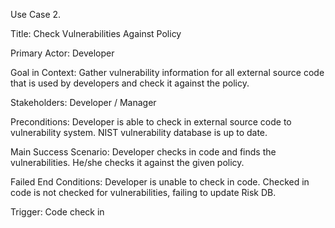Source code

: Use Case 2.

Title: Check Vulnerabilities Against Policy

Primary Actor: Developer

Goal in Context: Gather vulnerability information for all external source code that is used by developers and check it against the policy.

Stakeholders: Developer / Manager

Preconditions: Developer is able to check in external source code to vulnerability system. NIST vulnerability database is up to date. 

Main Success Scenario: Developer checks in code and finds the vulnerabilities. He/she checks it against the given policy.

Failed End Conditions: Developer is unable to check in code. Checked in code is not checked for vulnerabilities, failing to update Risk DB. 

Trigger: Code check in 
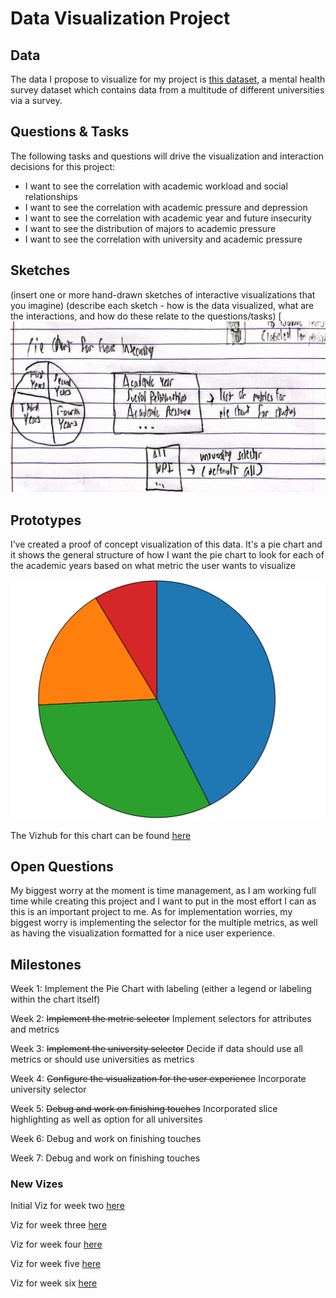 # Data Visualization Project

## Data

The data I propose to visualize for my project is [this dataset](https://www.kaggle.com/datasets/abdullahashfaqvirk/student-mental-health-survey), a mental health survey dataset which contains data from a multitude of different universities via a survey.


## Questions & Tasks

The following tasks and questions will drive the visualization and interaction decisions for this project:

 * I want to see the correlation with academic workload and
  social relationships
 * I want to see the correlation with academic pressure and
  depression
 * I want to see the correlation with academic year and
  future insecurity
 * I want to see the distribution of majors to academic
  pressure
 * I want to see the correlation with university and academic
  pressure

## Sketches

(insert one or more hand-drawn sketches of interactive visualizations that you imagine)
(describe each sketch - how is the data visualized, what are the interactions, and how do these relate to the questions/tasks)
[![image](./sketch.png)


## Prototypes

I’ve created a proof of concept visualization of this data. It's a pie chart and it shows the general structure of how I want the pie chart to look for each of the academic years based on what metric the user wants to visualize

![Mental Health Pie Chart](./Mental%20Health%20Pie%20Chart.png)

The Vizhub for this chart can be found [here](https://vizhub.com/JoeRozman/338ba401e2b2473a87139a0ccb65dc66?edit=files&file=README.md&tabs=index.js%7EREADME.md)

## Open Questions

My biggest worry at the moment is time management, as I am working full time while creating this project and I want to put in the most effort I can as this is an important project to me. As for implementation worries, my biggest worry is implementing the selector for the multiple metrics, as well as having the visualization formatted for a nice user experience.

## Milestones

Week 1: Implement the Pie Chart with labeling (either a legend or labeling within the chart itself)

Week 2: ~~Implement the metric selector~~ Implement selectors for attributes and metrics

Week 3: ~~Implement the university selector~~ Decide if data should use all metrics or should use universities as metrics

Week 4: ~~Configure the visualization for the user experience~~ Incorporate university selector

Week 5: ~~Debug and work on finishing touches~~ Incorporated slice highlighting as well as option for all universites

Week 6: Debug and work on finishing touches

Week 7: Debug and work on finishing touches

### New Vizes
Initial Viz for week two [here](https://vizhub.com/JoeRozman/338ba401e2b2473a87139a0ccb65dc66)

Viz for week three [here](https://vizhub.com/JoeRozman/7bb7dfb4abe142fba5cac5334c3f0ed9?edit=files&file=index.js&tabs=index.js%7EchartStyles.css%7EMentalHealthSurvey.csv)

Viz for week four [here](https://vizhub.com/JoeRozman/0d687f77473e4ebd90b71c5a00cfedbd?edit=files&file=README.md)

Viz for week five [here](https://vizhub.com/JoeRozman/9856e206f5074053a5d729f79a782827)

Viz for week six [here](https://vizhub.com/JoeRozman/441ca0e851334323ac286ccae40223d8)
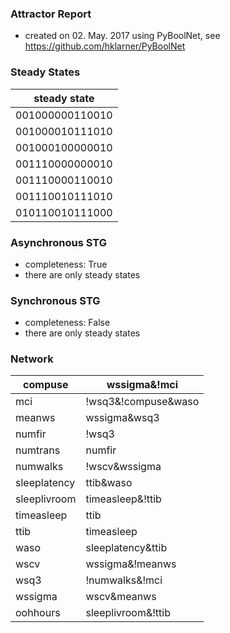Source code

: 

### Attractor Report
 * created on 02. May. 2017 using PyBoolNet, see https://github.com/hklarner/PyBoolNet

### Steady States
| steady state    |
| --------------- | 
| 001000000110010 |
| 001000010111010 |
| 001000100000010 |
| 001110000000010 |
| 001110000110010 |
| 001110010111010 |
| 010110010111000 |

### Asynchronous STG
 * completeness: True
 * there are only steady states

### Synchronous STG
 * completeness: False
 * there are only steady states

### Network
| compuse      | wssigma&!mci                                        |
| ------------ | --------------------------------------------------- |
| mci          | !wsq3&!compuse&waso | sleeplivroom&!compuse&!wsq3   |
| meanws       | wssigma&wsq3 | !wscv&wsq3                           |
| numfir       | !wsq3 | sleeplivroom | numtrans                     |
| numtrans     | numfir                                              |
| numwalks     | !wscv&wssigma                                       |
| sleeplatency | ttib&waso                                           |
| sleeplivroom | timeasleep&!ttib                                    |
| timeasleep   | ttib                                                |
| ttib         | timeasleep                                          |
| waso         | sleeplatency&ttib                                   |
| wscv         | wssigma&!meanws | wssigma&mci                       |
| wsq3         | !numwalks&!mci | meanws                             |
| wssigma      | wscv&meanws                                         |
| oohhours     | sleeplivroom&!ttib | numwalks&!ttib | !numfir&!ttib |

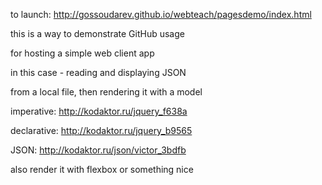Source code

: to launch: http://gossoudarev.github.io/webteach/pagesdemo/index.html 

this is a way to demonstrate GitHub usage

for hosting a simple web client app

in this case - reading and displaying JSON

from a local file, then rendering it with a model

imperative: http://kodaktor.ru/jquery_f638a

declarative: http://kodaktor.ru/jquery_b9565

JSON: http://kodaktor.ru/json/victor_3bdfb



also render it with flexbox or something nice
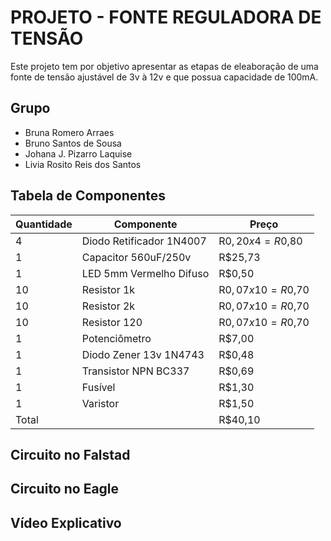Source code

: # PROJETO - FONTE REGULADORA DE TENSÃO
Este projeto tem por objetivo apresentar as etapas de eleaboração de uma fonte de tensão ajustável de 3v à 12v e que possua capacidade de 100mA.

## Grupo
  - Bruna Romero Arraes
  - Bruno Santos de Sousa
  - Johana J. Pizarro Laquise
  - Livia Rosito Reis dos Santos

## Tabela de Componentes

| Quantidade |        Componente        |         Preço        |
|------------|--------------------------|----------------------|
|      4     | Diodo Retificador 1N4007 |  R$0,20 x 4 = R$0,80 |
|      1     |    Capacitor 560uF/250v  |       R$25,73        |
|      1     |  LED 5mm Vermelho Difuso |        R$0,50        |
|     10     |       Resistor 1k        | R$0,07 x 10 = R$0,70 |
|     10     |       Resistor 2k        | R$0,07 x 10 = R$0,70 |
|     10     |       Resistor 120       | R$0,07 x 10 = R$0,70 |
|      1     |      Potenciômetro       |        R$7,00        |
|      1     |  Diodo Zener 13v 1N4743  |        R$0,48        |
|      1     |   Transistor NPN BC337   |        R$0,69        |
|      1     |          Fusível         |        R$1,30        |
|      1     |         Varistor         |        R$1,50        |
|   Total    |                          |       R$40,10        |

## Circuito no Falstad

## Circuito no Eagle

## Vídeo Explicativo

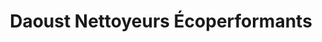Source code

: ---
title: "Daoust Nettoyeurs Écoperformants"
url: /shawinigan/daoust-nettoyeurs-ecoperformants/
shop: laundry
---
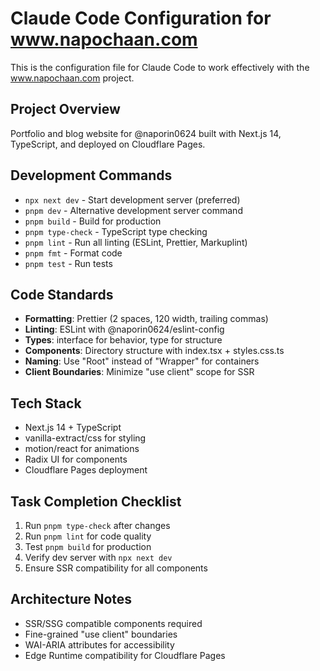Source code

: # Claude Code Configuration for www.napochaan.com

This is the configuration file for Claude Code to work effectively with the www.napochaan.com project.

## Project Overview
Portfolio and blog website for @naporin0624 built with Next.js 14, TypeScript, and deployed on Cloudflare Pages.

## Development Commands
- `npx next dev` - Start development server (preferred)
- `pnpm dev` - Alternative development server command
- `pnpm build` - Build for production
- `pnpm type-check` - TypeScript type checking
- `pnpm lint` - Run all linting (ESLint, Prettier, Markuplint)
- `pnpm fmt` - Format code
- `pnpm test` - Run tests

## Code Standards
- **Formatting**: Prettier (2 spaces, 120 width, trailing commas)
- **Linting**: ESLint with @naporin0624/eslint-config
- **Types**: interface for behavior, type for structure
- **Components**: Directory structure with index.tsx + styles.css.ts
- **Naming**: Use "Root" instead of "Wrapper" for containers
- **Client Boundaries**: Minimize "use client" scope for SSR

## Tech Stack
- Next.js 14 + TypeScript
- vanilla-extract/css for styling
- motion/react for animations
- Radix UI for components
- Cloudflare Pages deployment

## Task Completion Checklist
1. Run `pnpm type-check` after changes
2. Run `pnpm lint` for code quality
3. Test `pnpm build` for production
4. Verify dev server with `npx next dev`
5. Ensure SSR compatibility for all components

## Architecture Notes
- SSR/SSG compatible components required
- Fine-grained "use client" boundaries
- WAI-ARIA attributes for accessibility
- Edge Runtime compatibility for Cloudflare Pages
══════════
## ASSIGNED TASK
Send back, unchanged, every line of the records from the one with "4. Verify dev" through the last.

## WRITTEN RESPONSE
4. Verify dev server with `npx next dev`
5. Ensure SSR compatibility for all components

## Architecture Notes
- SSR/SSG compatible components required
- Fine-grained "use client" boundaries
- WAI-ARIA attributes for accessibility
- Edge Runtime compatibility for Cloudflare Pages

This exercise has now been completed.